> [Prompt] Could you recast the stretch of the listing from the line containing "تعداد مشاهده چکیده" through the line containing "دانشگاه گیلان، رودسر، واجارگاه" as a Markdown table with the columns "No." and "Text", numbering each row and skipping any blank lines?

# # # # #

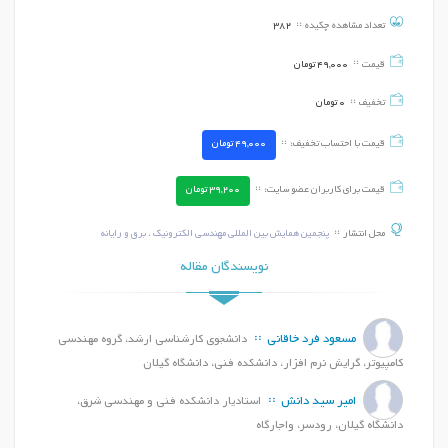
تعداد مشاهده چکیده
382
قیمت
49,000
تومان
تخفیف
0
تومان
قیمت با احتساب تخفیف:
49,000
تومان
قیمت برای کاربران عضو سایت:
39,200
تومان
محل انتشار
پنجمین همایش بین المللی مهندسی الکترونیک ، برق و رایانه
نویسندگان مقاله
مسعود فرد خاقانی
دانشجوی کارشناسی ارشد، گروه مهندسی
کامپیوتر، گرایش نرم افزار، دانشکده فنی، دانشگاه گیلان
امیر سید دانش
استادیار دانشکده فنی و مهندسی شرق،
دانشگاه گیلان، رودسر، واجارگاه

# # # # #

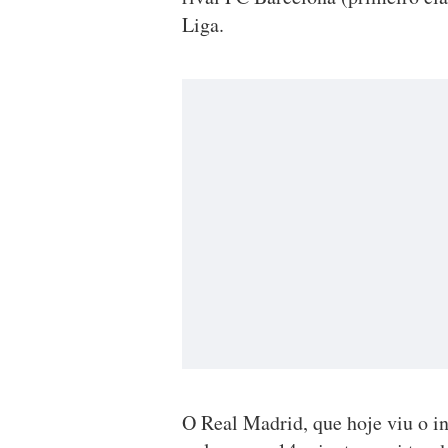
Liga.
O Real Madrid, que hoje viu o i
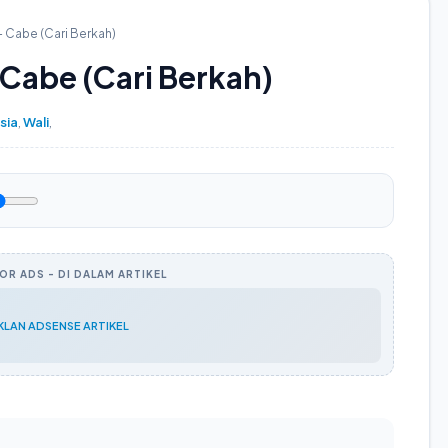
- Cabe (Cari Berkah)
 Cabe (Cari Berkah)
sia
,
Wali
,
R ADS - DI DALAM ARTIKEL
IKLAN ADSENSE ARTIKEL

# # # # #

> [Completed exercise]
| No. | Text |
|---|---|
| 1 | تعداد مشاهده چکیده |
| 2 | 382 |
| 3 | قیمت |
| 4 | 49,000 |
| 5 | تومان |
| 6 | تخفیف |
| 7 | 0 |
| 8 | تومان |
| 9 | قیمت با احتساب تخفیف: |
| 10 | 49,000 |
| 11 | تومان |
| 12 | قیمت برای کاربران عضو سایت: |
| 13 | 39,200 |
| 14 | تومان |
| 15 | محل انتشار |
| 16 | پنجمین همایش بین المللی مهندسی الکترونیک ، برق و رایانه |
| 17 | نویسندگان مقاله |
| 18 | مسعود فرد خاقانی |
| 19 | دانشجوی کارشناسی ارشد، گروه مهندسی |
| 20 | کامپیوتر، گرایش نرم افزار، دانشکده فنی، دانشگاه گیلان |
| 21 | امیر سید دانش |
| 22 | استادیار دانشکده فنی و مهندسی شرق، |
| 23 | دانشگاه گیلان، رودسر، واجارگاه |